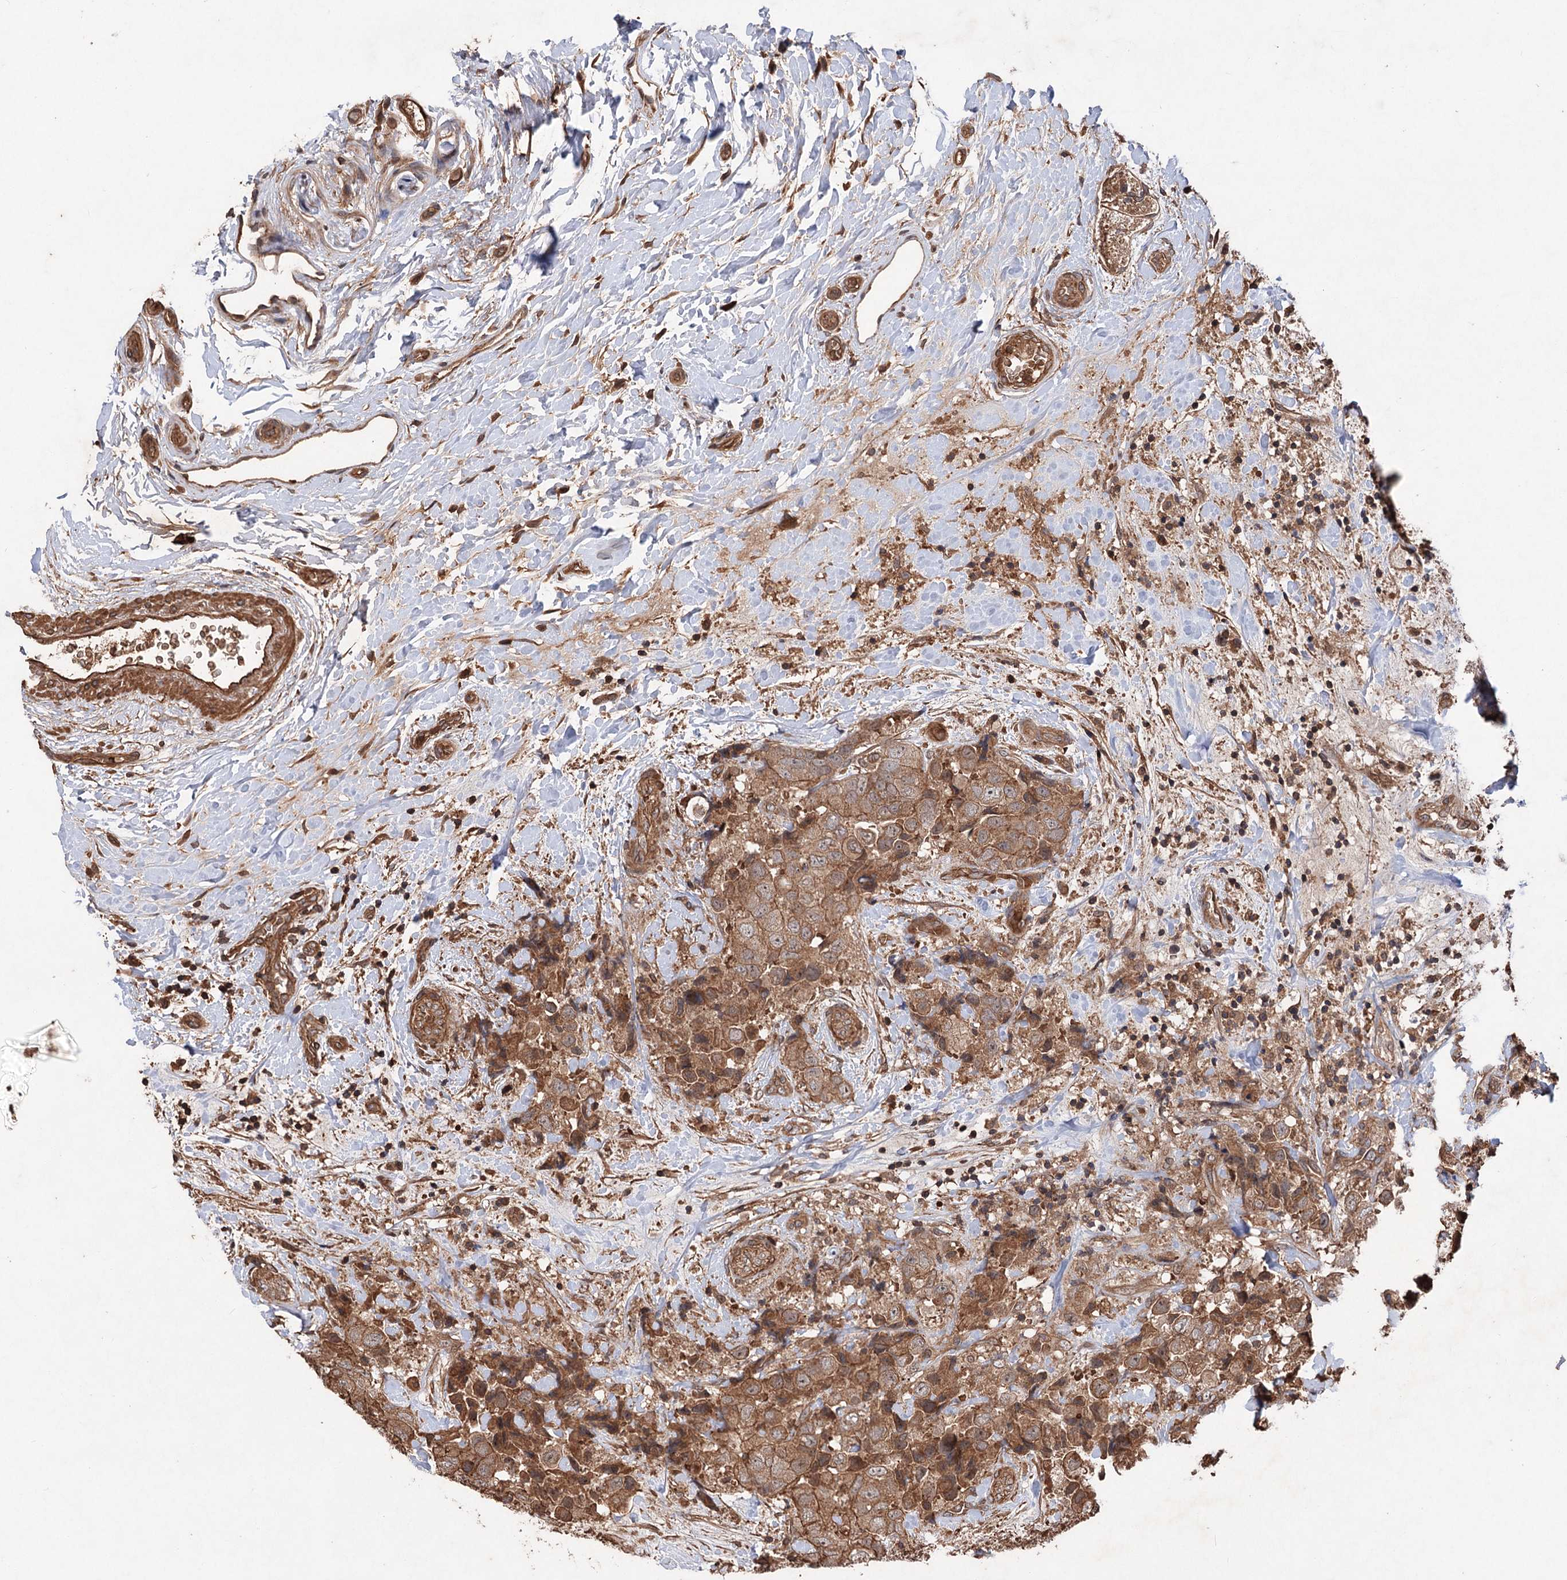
{"staining": {"intensity": "moderate", "quantity": ">75%", "location": "cytoplasmic/membranous"}, "tissue": "breast cancer", "cell_type": "Tumor cells", "image_type": "cancer", "snomed": [{"axis": "morphology", "description": "Duct carcinoma"}, {"axis": "topography", "description": "Breast"}], "caption": "The photomicrograph shows a brown stain indicating the presence of a protein in the cytoplasmic/membranous of tumor cells in breast cancer.", "gene": "ADK", "patient": {"sex": "female", "age": 62}}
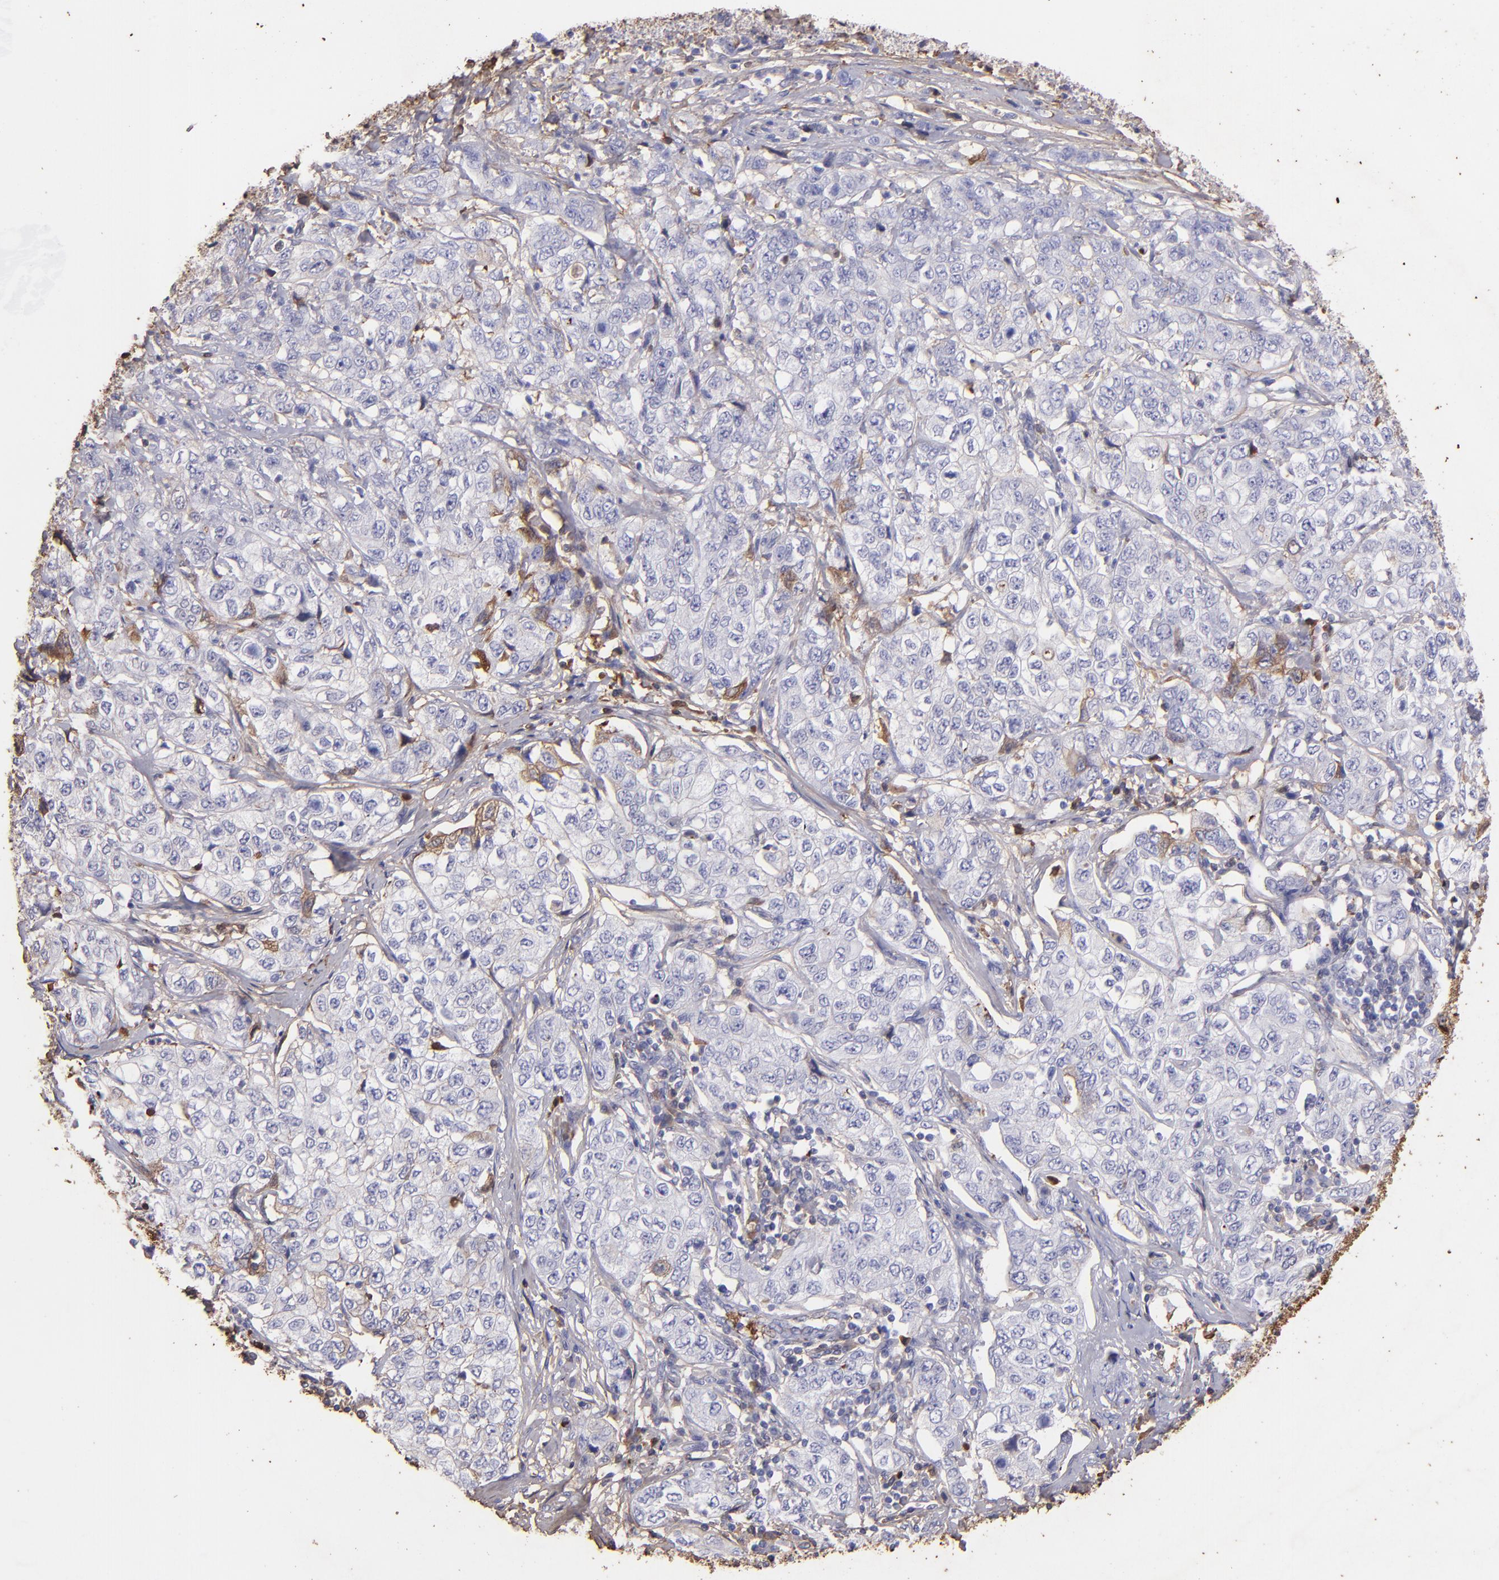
{"staining": {"intensity": "weak", "quantity": "<25%", "location": "cytoplasmic/membranous"}, "tissue": "stomach cancer", "cell_type": "Tumor cells", "image_type": "cancer", "snomed": [{"axis": "morphology", "description": "Adenocarcinoma, NOS"}, {"axis": "topography", "description": "Stomach"}], "caption": "This is a image of IHC staining of stomach adenocarcinoma, which shows no expression in tumor cells.", "gene": "FGB", "patient": {"sex": "male", "age": 48}}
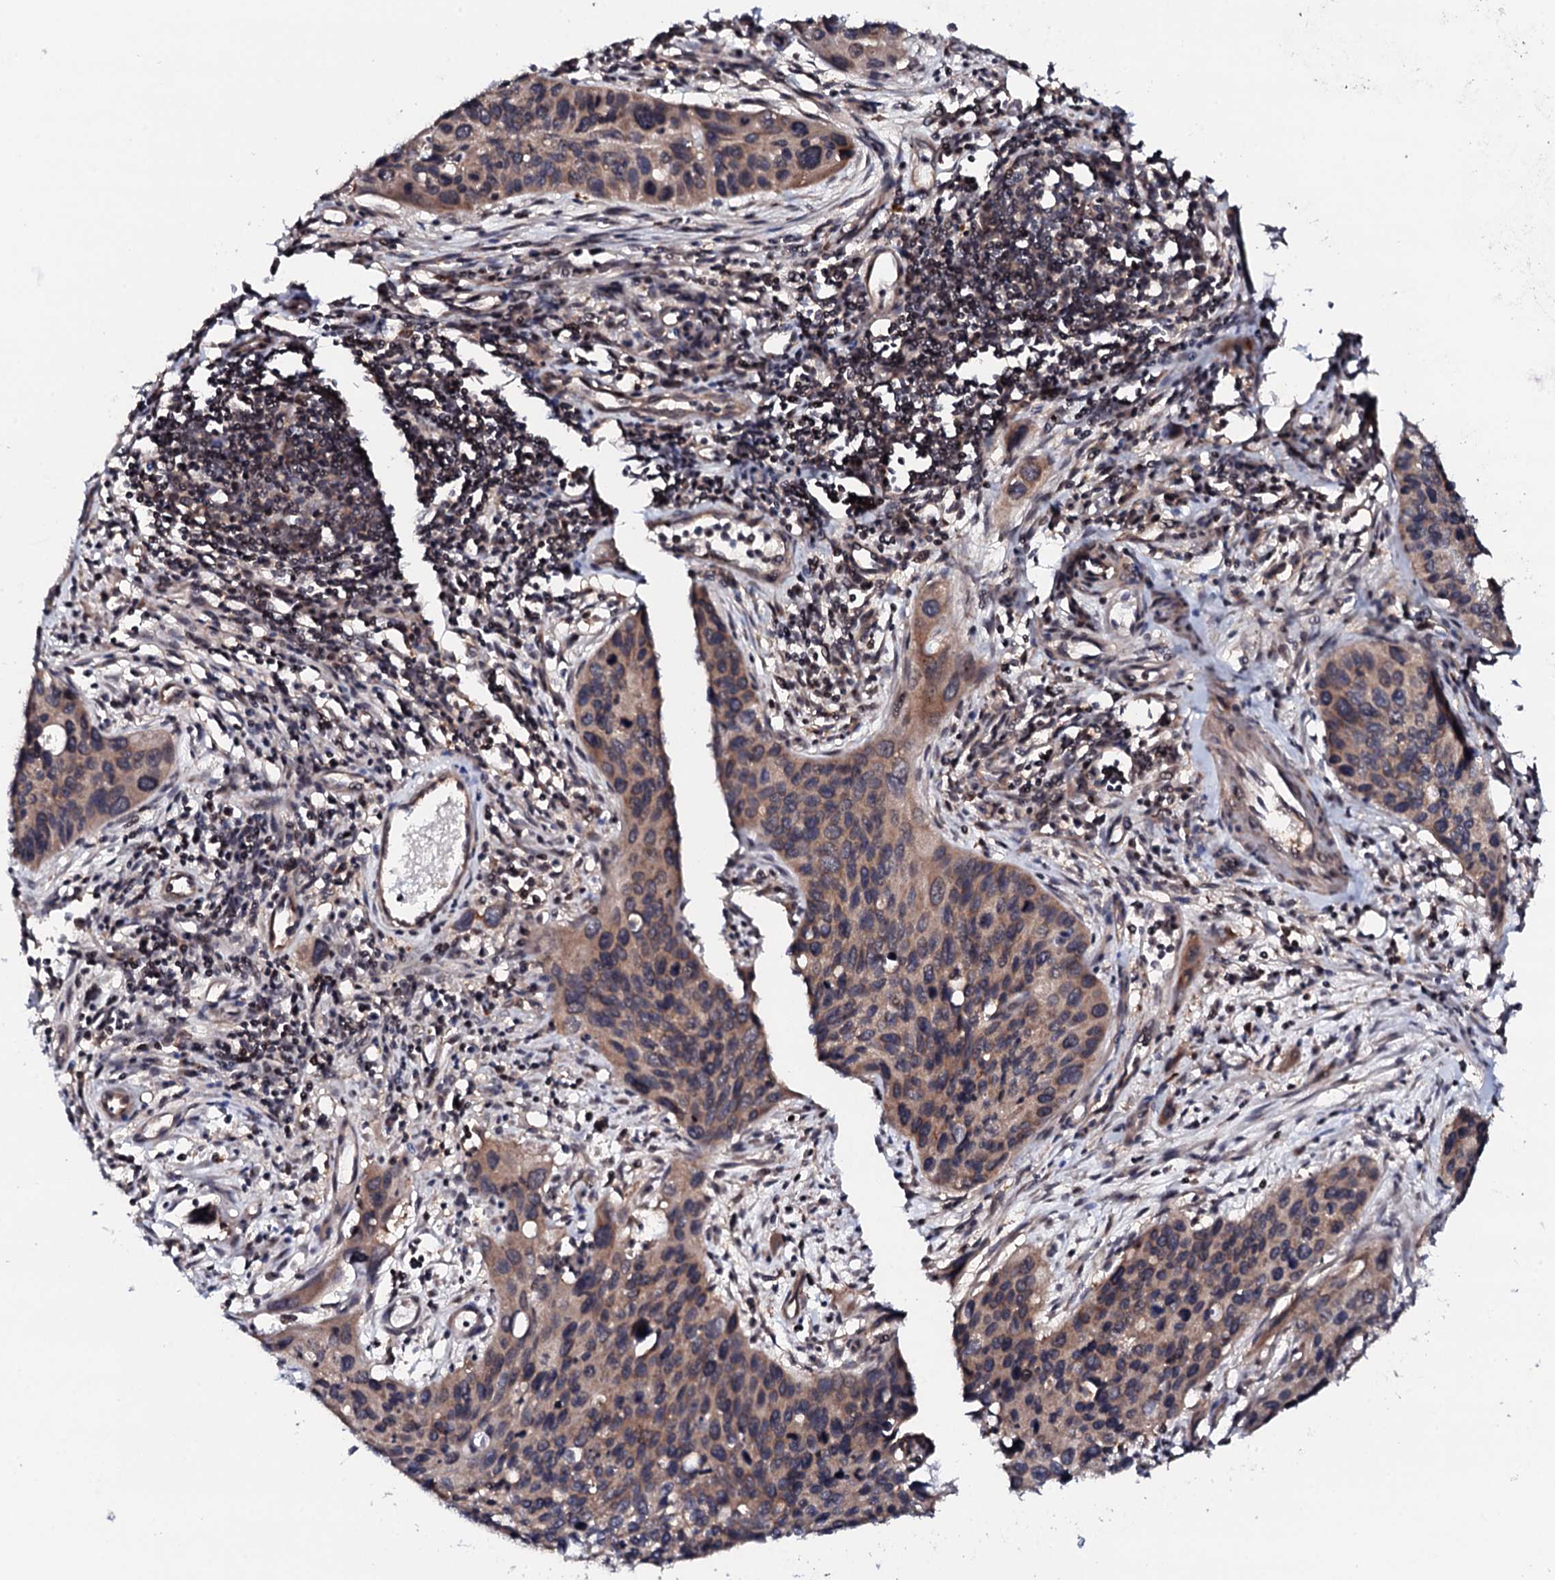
{"staining": {"intensity": "weak", "quantity": ">75%", "location": "cytoplasmic/membranous,nuclear"}, "tissue": "cervical cancer", "cell_type": "Tumor cells", "image_type": "cancer", "snomed": [{"axis": "morphology", "description": "Squamous cell carcinoma, NOS"}, {"axis": "topography", "description": "Cervix"}], "caption": "Immunohistochemical staining of human cervical cancer (squamous cell carcinoma) shows weak cytoplasmic/membranous and nuclear protein positivity in approximately >75% of tumor cells. The protein of interest is stained brown, and the nuclei are stained in blue (DAB (3,3'-diaminobenzidine) IHC with brightfield microscopy, high magnification).", "gene": "EDC3", "patient": {"sex": "female", "age": 55}}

**TASK DIRECTIONS:** Return the material in full and unaltered, minus its pictures.

**SOLUTION TO THE PROBLEM:**
{"staining": {"intensity": "moderate", "quantity": ">75%", "location": "cytoplasmic/membranous"}, "tissue": "breast cancer", "cell_type": "Tumor cells", "image_type": "cancer", "snomed": [{"axis": "morphology", "description": "Duct carcinoma"}, {"axis": "topography", "description": "Breast"}], "caption": "The photomicrograph shows a brown stain indicating the presence of a protein in the cytoplasmic/membranous of tumor cells in breast cancer.", "gene": "ADK", "patient": {"sex": "female", "age": 62}}
{"staining": {"intensity": "weak", "quantity": "<25%", "location": "cytoplasmic/membranous"}, "tissue": "stomach cancer", "cell_type": "Tumor cells", "image_type": "cancer", "snomed": [{"axis": "morphology", "description": "Adenocarcinoma, NOS"}, {"axis": "topography", "description": "Stomach"}], "caption": "This is a image of IHC staining of stomach adenocarcinoma, which shows no expression in tumor cells.", "gene": "FGB", "patient": {"sex": "male", "age": 48}}
{"staining": {"intensity": "weak", "quantity": ">75%", "location": "cytoplasmic/membranous,nuclear"}, "tissue": "cervical cancer", "cell_type": "Tumor cells", "image_type": "cancer", "snomed": [{"axis": "morphology", "description": "Squamous cell carcinoma, NOS"}, {"axis": "topography", "description": "Cervix"}], "caption": "Immunohistochemical staining of human cervical cancer (squamous cell carcinoma) shows weak cytoplasmic/membranous and nuclear protein positivity in approximately >75% of tumor cells. The protein of interest is stained brown, and the nuclei are stained in blue (DAB (3,3'-diaminobenzidine) IHC with brightfield microscopy, high magnification).", "gene": "EDC3", "patient": {"sex": "female", "age": 55}}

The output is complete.